Randomised controlled trials (RCTs) comparing short-term systemic or inhaled glucocorticoids versus placebo or another intervention in children under 24 months with acute bronchiolitis (first episode with wheezing). Our primary outcomes were: admissions by days 1 and 7 for outpatient studies; and length of stay (LOS) for inpatient studies. Secondary outcomes included clinical severity parameters, healthcare use, pulmonary function, symptoms, quality of life and harms.
Two authors independently extracted data on study and participant characteristics, interventions and outcomes. We assessed risk of bias and graded strength of evidence. We meta-analysed inpatient and outpatient results separately using random-effects models. We pre-specified subgroup analyses, including the combined use of bronchodilators used in a protocol.

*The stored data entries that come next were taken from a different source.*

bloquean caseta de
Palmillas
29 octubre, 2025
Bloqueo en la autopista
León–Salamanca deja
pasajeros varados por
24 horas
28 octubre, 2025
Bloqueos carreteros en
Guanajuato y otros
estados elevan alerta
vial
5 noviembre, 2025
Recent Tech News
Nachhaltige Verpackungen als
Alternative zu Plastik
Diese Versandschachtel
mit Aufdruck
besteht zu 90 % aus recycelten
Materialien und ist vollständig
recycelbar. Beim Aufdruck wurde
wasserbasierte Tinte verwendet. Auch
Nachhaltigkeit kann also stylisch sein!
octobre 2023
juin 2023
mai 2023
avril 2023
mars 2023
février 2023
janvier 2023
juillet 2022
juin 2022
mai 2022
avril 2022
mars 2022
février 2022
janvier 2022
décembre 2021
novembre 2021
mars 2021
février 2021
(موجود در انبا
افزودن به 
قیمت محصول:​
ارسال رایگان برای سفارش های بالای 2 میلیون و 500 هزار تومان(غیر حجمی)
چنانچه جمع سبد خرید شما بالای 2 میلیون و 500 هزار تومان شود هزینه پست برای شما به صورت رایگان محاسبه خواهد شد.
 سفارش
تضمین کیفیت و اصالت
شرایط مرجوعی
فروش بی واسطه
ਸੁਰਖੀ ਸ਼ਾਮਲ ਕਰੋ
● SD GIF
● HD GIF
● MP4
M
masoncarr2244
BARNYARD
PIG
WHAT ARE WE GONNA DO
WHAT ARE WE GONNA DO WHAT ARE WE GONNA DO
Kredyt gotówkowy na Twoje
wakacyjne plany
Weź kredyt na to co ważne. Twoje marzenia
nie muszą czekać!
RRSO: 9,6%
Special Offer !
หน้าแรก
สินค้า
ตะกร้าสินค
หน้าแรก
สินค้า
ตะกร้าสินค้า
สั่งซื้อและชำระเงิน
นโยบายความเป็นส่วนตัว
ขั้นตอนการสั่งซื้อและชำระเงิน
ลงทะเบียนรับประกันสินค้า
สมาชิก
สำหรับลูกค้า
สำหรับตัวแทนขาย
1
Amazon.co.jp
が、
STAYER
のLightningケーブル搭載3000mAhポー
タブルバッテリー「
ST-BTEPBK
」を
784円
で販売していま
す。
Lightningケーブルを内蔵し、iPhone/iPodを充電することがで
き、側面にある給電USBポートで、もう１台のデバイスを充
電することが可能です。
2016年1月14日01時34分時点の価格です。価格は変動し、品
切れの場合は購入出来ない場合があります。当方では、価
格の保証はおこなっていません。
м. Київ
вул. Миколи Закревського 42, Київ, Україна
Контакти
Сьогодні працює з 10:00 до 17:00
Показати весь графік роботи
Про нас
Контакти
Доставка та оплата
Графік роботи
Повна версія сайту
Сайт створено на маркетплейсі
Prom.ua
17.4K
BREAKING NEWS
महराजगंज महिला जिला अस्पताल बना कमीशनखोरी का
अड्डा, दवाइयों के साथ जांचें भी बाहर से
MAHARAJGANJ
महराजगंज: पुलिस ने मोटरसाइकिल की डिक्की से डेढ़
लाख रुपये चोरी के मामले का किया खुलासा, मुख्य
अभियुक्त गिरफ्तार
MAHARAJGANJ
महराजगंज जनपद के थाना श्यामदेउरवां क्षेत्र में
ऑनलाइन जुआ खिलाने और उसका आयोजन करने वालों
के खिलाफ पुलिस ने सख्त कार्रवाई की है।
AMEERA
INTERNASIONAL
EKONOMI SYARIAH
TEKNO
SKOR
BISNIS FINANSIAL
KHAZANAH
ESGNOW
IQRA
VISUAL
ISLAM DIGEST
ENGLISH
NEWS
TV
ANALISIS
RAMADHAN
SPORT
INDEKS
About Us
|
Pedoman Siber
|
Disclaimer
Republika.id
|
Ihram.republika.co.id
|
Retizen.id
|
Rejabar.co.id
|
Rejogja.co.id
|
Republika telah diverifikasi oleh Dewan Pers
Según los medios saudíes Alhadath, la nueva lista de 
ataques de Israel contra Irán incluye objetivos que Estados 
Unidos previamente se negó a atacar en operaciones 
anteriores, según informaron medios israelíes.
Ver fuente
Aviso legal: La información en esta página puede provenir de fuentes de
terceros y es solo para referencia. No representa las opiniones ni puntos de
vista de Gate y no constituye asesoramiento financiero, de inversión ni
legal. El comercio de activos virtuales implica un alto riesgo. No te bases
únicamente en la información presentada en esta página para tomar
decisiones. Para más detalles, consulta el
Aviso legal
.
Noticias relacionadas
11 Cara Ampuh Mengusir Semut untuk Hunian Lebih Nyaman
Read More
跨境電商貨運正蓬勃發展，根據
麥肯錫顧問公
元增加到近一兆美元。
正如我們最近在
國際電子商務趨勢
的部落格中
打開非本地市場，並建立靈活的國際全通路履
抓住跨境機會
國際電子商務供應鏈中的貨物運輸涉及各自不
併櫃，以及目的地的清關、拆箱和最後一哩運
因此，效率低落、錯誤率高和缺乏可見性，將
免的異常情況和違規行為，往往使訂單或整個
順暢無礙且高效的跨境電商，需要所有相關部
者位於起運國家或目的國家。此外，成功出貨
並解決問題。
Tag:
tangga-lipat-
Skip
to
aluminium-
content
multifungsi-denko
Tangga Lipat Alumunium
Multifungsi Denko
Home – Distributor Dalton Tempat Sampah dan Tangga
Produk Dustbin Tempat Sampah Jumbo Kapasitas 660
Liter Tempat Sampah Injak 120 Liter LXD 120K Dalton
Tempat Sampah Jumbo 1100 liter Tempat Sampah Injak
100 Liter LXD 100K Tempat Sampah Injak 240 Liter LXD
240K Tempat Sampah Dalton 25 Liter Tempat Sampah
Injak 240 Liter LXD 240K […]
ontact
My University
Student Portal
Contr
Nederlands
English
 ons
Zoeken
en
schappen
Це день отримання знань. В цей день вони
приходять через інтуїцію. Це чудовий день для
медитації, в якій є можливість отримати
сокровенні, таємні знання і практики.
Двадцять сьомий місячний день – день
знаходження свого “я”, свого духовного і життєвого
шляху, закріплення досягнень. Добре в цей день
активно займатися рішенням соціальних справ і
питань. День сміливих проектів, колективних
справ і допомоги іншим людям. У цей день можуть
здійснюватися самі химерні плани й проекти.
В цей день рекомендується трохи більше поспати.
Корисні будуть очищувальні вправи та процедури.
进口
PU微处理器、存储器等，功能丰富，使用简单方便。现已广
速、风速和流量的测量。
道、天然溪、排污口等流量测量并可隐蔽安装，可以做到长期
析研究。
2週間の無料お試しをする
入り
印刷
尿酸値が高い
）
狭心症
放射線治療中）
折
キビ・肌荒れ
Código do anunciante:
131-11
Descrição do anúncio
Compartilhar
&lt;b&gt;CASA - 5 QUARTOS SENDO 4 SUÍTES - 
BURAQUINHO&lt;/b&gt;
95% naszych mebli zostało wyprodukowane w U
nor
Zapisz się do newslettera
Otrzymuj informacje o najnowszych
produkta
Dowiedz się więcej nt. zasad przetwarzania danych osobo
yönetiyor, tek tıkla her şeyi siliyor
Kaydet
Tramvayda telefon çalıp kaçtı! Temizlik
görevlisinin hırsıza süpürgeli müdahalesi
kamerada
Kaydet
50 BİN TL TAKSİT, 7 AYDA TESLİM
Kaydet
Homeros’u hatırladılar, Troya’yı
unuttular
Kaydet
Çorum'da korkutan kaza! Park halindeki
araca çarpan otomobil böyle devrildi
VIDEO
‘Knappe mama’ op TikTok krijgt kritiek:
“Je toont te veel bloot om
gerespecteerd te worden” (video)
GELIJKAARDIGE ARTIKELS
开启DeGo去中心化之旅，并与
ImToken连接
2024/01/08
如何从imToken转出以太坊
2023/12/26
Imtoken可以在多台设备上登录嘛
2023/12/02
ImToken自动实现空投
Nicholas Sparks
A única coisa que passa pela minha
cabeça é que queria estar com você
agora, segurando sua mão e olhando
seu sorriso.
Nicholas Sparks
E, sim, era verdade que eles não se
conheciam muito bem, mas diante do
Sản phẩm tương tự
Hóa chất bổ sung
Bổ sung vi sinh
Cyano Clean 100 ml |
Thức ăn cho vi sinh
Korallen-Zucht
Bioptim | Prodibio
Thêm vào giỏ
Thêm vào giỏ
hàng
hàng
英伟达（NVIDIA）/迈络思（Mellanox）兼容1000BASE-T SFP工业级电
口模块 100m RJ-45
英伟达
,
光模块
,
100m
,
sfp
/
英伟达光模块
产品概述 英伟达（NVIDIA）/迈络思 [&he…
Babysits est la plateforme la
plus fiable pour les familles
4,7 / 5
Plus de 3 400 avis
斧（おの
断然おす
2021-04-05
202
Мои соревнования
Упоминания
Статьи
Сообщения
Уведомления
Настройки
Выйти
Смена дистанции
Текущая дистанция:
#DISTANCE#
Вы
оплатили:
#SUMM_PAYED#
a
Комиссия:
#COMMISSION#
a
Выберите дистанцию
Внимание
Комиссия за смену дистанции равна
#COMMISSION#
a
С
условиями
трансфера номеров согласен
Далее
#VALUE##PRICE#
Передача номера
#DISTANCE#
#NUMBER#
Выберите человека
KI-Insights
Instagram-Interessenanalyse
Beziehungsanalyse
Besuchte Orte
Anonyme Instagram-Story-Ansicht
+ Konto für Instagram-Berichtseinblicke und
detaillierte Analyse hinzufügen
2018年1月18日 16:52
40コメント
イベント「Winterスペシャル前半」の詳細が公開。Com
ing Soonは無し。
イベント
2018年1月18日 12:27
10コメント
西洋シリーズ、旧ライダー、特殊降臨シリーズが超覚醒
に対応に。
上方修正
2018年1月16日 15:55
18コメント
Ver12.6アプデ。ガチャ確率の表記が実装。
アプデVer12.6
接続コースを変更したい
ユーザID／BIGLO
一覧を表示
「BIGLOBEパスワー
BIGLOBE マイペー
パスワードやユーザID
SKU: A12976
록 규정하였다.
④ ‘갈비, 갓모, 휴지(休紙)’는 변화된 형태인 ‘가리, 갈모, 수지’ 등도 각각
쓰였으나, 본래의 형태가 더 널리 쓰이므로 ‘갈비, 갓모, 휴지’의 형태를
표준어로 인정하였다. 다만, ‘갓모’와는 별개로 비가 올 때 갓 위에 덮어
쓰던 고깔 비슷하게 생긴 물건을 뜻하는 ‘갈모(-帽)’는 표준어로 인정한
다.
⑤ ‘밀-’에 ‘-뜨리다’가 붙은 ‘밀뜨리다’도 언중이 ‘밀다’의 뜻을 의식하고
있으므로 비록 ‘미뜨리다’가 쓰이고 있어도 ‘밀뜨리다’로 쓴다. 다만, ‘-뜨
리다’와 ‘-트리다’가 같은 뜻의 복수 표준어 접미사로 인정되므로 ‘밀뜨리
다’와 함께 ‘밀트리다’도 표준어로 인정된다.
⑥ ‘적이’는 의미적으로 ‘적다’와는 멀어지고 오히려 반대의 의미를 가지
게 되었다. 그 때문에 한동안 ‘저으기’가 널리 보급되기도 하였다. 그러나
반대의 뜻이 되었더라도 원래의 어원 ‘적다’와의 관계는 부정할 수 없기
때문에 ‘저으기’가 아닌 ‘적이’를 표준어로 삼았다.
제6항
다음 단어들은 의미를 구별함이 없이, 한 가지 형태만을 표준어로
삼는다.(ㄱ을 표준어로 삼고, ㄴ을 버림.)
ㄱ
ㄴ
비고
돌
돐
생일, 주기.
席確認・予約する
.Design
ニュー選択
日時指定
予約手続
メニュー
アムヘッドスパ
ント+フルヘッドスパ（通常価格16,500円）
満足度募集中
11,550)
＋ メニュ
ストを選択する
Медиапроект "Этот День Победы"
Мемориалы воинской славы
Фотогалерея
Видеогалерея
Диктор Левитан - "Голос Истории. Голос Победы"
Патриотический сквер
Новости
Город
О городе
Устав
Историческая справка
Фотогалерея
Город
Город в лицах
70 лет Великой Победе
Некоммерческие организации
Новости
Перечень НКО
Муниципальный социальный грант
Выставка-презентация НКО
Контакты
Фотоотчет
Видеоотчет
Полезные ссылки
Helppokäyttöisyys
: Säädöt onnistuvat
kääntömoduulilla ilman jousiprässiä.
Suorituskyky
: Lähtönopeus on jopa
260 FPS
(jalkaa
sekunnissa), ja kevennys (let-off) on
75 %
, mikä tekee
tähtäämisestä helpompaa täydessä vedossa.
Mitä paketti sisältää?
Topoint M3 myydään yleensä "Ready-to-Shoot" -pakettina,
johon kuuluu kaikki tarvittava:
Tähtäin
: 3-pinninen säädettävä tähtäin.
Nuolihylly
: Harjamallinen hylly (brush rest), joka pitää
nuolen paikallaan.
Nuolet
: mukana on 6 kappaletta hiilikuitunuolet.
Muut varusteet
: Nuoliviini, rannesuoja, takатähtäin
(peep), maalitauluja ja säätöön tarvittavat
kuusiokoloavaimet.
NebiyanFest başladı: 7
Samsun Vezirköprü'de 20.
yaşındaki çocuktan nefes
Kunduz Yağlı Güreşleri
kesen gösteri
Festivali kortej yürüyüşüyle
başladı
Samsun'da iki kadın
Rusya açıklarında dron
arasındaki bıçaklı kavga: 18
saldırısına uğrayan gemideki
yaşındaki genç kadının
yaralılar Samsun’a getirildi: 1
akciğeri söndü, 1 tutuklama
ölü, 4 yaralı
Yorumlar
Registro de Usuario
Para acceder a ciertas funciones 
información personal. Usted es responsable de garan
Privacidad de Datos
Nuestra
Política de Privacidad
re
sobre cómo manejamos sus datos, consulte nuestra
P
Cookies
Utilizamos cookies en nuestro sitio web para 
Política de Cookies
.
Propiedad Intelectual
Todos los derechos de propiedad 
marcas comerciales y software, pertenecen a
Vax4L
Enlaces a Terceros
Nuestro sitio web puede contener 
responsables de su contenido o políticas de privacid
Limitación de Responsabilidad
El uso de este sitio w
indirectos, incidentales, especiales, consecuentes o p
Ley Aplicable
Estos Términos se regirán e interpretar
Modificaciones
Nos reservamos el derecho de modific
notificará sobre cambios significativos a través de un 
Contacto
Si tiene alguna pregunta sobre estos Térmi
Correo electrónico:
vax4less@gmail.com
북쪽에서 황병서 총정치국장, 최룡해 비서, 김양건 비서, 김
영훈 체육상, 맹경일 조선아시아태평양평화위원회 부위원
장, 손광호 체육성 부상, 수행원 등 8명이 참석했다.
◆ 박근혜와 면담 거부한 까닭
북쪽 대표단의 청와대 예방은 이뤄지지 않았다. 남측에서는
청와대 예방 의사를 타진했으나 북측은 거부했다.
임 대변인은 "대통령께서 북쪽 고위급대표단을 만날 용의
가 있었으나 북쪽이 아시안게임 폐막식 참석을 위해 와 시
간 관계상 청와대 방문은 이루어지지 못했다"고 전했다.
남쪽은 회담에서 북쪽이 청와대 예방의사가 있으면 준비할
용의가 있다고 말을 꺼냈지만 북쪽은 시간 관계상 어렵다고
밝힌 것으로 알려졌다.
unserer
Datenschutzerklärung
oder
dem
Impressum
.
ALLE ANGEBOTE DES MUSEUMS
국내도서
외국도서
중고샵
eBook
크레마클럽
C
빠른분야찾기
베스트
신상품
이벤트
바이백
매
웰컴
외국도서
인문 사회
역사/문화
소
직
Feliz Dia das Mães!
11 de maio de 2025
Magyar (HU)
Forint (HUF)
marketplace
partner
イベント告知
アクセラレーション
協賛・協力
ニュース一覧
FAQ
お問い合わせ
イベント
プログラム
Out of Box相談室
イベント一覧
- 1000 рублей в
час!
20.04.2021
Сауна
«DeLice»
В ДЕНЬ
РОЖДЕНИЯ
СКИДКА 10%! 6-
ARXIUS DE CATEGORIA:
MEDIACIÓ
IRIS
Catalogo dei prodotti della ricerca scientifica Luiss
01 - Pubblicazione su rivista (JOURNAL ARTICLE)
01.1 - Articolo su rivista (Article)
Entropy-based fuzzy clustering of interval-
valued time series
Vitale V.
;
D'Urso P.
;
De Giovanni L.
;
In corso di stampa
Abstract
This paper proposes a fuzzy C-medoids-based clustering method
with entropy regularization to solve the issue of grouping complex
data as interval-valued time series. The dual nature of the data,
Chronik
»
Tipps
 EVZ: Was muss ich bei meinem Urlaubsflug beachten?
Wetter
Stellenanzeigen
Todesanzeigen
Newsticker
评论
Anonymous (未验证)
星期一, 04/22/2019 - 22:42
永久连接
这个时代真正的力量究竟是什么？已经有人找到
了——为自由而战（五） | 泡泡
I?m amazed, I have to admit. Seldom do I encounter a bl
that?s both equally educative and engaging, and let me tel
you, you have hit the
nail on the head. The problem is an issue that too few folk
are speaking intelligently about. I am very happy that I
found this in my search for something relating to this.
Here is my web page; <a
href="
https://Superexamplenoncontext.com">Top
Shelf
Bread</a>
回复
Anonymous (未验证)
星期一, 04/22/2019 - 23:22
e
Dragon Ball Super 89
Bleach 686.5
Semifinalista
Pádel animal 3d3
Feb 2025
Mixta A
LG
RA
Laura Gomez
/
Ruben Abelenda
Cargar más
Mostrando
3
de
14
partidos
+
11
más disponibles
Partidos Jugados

We included 17 trials (2596 participants); three had low overall risk of bias. Baseline severity, glucocorticoid schemes, comparators and outcomes were heterogeneous. Glucocorticoids did not significantly reduce outpatient admissions by days 1 and 7 when compared to placebo (pooled risk ratios (RRs) 0.92; 95% confidence interval (CI) 0.78 to 1.08 and 0.86; 95% CI 0.7 to 1.06, respectively). There was no benefit in LOS for inpatients (mean difference -0.18 days; 95% CI -0.39 to 0.04). Unadjusted results from a large factorial low risk of bias RCT found combined high-dose systemic dexamethasone and inhaled epinephrine reduced admissions by day 7 (baseline risk of admission 26%; RR 0.65; 95% CI 0.44 to 0.95; number needed to treat 11; 95% CI 7 to 76), with no differences in short-term adverse effects. No other comparisons showed relevant differences in primary outcomes.